Analyse
L’homme ne ternit-il pas sa dignité en abandonnant les animaux qui vivent sous sa dépendance ?
L’abandon se définit comme le fait de se débarrasser de la propriété d’un animal (l’attacher en forêt) ou de le laisser sans soins, sans possibilité de s’alimenter ni de s’abreuver. Depuis la loi du 30/11/2021 sur la maltraitance animale, cet acte est considéré comme un délit dans le Code pénal, passible de 3 ans de prison et 45000 euros d’amende, éventuellement renforcé par des peines complémentaires telle l’interdiction de reprendre un autre animal.
Par Dr Claire Borrou vétérinaire, Master en éthique animale, DU de droit animalier et membre de l’APRAD
Chaque année avant les congés estivaux, de nombreux animaux sont abandonnés : entre 60 et 100 000 chiens, chats... La France est la championne européenne. Cela concerne également la divagation du bétail ou des chevaux dont l’agriculteur ne peut assumer l’entretien.
Les causes d’abandon sont variées : les aléas de la vie (maladie, décès du propriétaire, déménagement, mutation professionnelle), les achats compulsifs, le changement de mode quant aux races, la désinvolture irresponsable du détenteur de l’animal. Rien qu’au premier semestre 2023, les abandons ont augmenté de 15% par rapport à 2022. En cause, les difficultés financières liées à l’inflation actuelle sur le prix du petfood et des litières.

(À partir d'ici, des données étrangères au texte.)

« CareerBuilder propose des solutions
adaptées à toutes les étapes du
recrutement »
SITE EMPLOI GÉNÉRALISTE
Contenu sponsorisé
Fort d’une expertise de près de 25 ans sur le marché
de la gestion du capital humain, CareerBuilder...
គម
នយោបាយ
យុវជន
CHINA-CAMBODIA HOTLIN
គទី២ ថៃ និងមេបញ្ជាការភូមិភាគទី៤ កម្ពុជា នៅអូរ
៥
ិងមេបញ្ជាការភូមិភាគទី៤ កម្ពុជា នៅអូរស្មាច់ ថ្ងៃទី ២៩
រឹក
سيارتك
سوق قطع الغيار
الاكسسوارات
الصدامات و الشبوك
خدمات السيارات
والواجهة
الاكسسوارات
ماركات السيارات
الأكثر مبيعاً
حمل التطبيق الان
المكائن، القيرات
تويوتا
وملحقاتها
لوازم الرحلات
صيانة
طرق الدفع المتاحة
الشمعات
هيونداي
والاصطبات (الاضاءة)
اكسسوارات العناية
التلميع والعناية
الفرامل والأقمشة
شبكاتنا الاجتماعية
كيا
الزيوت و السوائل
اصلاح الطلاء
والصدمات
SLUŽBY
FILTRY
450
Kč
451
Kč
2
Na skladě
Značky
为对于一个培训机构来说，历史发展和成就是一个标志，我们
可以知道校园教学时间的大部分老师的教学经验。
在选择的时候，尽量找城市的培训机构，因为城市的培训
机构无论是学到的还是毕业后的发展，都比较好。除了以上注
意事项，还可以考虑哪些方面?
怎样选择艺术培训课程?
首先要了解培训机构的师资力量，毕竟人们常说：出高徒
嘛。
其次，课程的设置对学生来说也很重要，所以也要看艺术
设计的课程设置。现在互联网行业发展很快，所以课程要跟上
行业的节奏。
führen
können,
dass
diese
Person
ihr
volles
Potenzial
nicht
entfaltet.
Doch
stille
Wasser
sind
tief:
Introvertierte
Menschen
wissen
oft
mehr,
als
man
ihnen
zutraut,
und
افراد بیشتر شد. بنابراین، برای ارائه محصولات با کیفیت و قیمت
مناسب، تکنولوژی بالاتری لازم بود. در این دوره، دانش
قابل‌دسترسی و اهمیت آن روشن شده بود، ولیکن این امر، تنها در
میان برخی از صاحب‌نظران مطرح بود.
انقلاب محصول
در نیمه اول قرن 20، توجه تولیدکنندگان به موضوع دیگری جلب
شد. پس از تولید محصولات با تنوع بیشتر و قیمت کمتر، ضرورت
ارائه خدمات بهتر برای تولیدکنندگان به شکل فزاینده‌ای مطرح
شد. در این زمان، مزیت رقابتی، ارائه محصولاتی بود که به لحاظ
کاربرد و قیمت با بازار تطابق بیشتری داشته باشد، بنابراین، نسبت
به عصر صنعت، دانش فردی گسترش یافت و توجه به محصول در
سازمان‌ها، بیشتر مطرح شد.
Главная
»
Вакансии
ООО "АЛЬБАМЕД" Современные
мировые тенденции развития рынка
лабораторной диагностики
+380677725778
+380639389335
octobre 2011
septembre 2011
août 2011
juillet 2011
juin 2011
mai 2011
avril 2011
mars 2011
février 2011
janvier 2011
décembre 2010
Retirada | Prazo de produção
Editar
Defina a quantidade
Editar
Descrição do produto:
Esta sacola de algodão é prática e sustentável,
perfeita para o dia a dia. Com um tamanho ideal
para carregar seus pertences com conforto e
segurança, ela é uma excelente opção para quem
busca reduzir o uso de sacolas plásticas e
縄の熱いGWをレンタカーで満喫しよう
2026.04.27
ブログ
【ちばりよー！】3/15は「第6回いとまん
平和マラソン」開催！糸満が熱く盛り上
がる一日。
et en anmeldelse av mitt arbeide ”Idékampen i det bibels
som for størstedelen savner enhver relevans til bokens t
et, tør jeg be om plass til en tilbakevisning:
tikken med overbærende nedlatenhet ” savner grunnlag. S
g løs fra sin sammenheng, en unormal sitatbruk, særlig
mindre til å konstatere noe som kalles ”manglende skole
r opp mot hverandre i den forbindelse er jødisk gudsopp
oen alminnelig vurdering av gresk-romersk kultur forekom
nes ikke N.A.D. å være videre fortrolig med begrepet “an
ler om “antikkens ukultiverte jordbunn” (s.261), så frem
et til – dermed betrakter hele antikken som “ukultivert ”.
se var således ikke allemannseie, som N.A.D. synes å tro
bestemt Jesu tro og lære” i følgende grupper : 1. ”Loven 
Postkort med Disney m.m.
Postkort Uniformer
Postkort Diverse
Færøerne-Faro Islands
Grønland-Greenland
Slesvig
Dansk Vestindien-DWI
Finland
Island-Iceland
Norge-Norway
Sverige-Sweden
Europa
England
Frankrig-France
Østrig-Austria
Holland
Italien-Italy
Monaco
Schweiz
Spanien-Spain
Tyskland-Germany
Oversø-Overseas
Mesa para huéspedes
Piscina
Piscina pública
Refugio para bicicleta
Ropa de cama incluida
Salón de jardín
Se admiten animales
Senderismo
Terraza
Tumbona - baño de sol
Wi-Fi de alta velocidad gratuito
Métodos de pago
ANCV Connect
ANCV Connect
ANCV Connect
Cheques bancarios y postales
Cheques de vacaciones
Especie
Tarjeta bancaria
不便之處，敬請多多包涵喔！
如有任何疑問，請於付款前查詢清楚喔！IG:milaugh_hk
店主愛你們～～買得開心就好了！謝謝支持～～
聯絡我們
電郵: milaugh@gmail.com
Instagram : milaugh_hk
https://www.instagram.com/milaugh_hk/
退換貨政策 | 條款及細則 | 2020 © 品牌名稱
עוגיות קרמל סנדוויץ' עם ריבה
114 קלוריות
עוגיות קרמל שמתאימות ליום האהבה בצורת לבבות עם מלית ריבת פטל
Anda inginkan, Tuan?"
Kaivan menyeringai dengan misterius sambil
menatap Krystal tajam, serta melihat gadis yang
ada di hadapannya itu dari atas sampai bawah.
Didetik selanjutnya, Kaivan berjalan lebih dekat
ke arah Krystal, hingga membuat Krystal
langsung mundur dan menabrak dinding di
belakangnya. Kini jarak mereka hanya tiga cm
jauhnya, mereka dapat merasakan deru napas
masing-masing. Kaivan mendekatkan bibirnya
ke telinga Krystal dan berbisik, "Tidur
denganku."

Des études montrent que les américains du Nord ne gardent leurs animaux en moyenne que deux ans puis finissent par s’en débarrasser par abandon ou euthanasie de convenance. L’animal comme n’importe quel autre bien de consommation est considéré comme « jetable », fongible. Comme l’écrit S.Tesson « l’homme est un enfant capricieux qui croit que la terre est sa chambre, les bêtes ses jouets et les arbres ses hochets ».
Pour rappel, un animal de compagnie abandonné ne peut s’alimenter seul car devenu trop dépendant de l’homme. S’il n’est pas écrasé ou empoisonné il sera apporté et recueilli par la fourrière municipale durant 8 jours ouvrables puis, si le propriétaire ne s’est pas manifesté, il sera remis à un refuge ou une association dans le but de le replacer mais parfois, même bien-portant, il est euthanasié pour des raisons de surpopulation. Afin de mieux retrouver les propriétaires des animaux errants, leur identification est obligatoire depuis janvier 1999 mais dans la pratique, seul un chat sur deux est immatriculé, car aucun contrôle efficace n’est mis en place. Pourtant l’amende en cas de non-conformité s’élève à 750 euros.
Durant l’épidémie de Covid de 2021, de nombreux animaux de compagnie ont été achetés car ils étaient un moyen légal de sortir dehors (pour la promenade) et un moyen de combler la solitude pesante liée au confinement. Mais, dès la fin des restrictions (en 2022), les animaux furent abandonnés en masse.
L’Etat est conscient de ce problème récurrent, il essaie de sensibiliser la population en créant depuis octobre 2022 un certificat d’engagement et de connaissances des besoins spécifiques de l’espèce, à signer par le futur détenteur 8 jours avant l’achat ou l’obtention gratuite de tout animal. Il agit en éduquant les enfants dès l’école élémentaire au respect de l’animal et en interdisant les ventes par internet ou en animalerie pour éviter les achats compulsifs. Il accroît les contrôles d’identification par la police municipale et majore les peines en cas d’abandon. Il accompagne par des aides financières les refuges et les fourrières qui reçoivent les animaux abandonnés, les associations qui organisent des campagnes de stérilisations des chats libres et facilite l’accès aux soins vétérinaires des personnes nécessiteuses en mettant en place le circuit « vétérinaires pour tous ».
Comment responsabiliser l’homme ? Quand reconnaitra-t-on que l’animal n’est pas une peluche mais bien un être vivant qui mérite notre attention ? Car comme le disait Gandhi : « on reconnait le degré de civilisation d’un peuple à la manière dont il traite ses animaux ».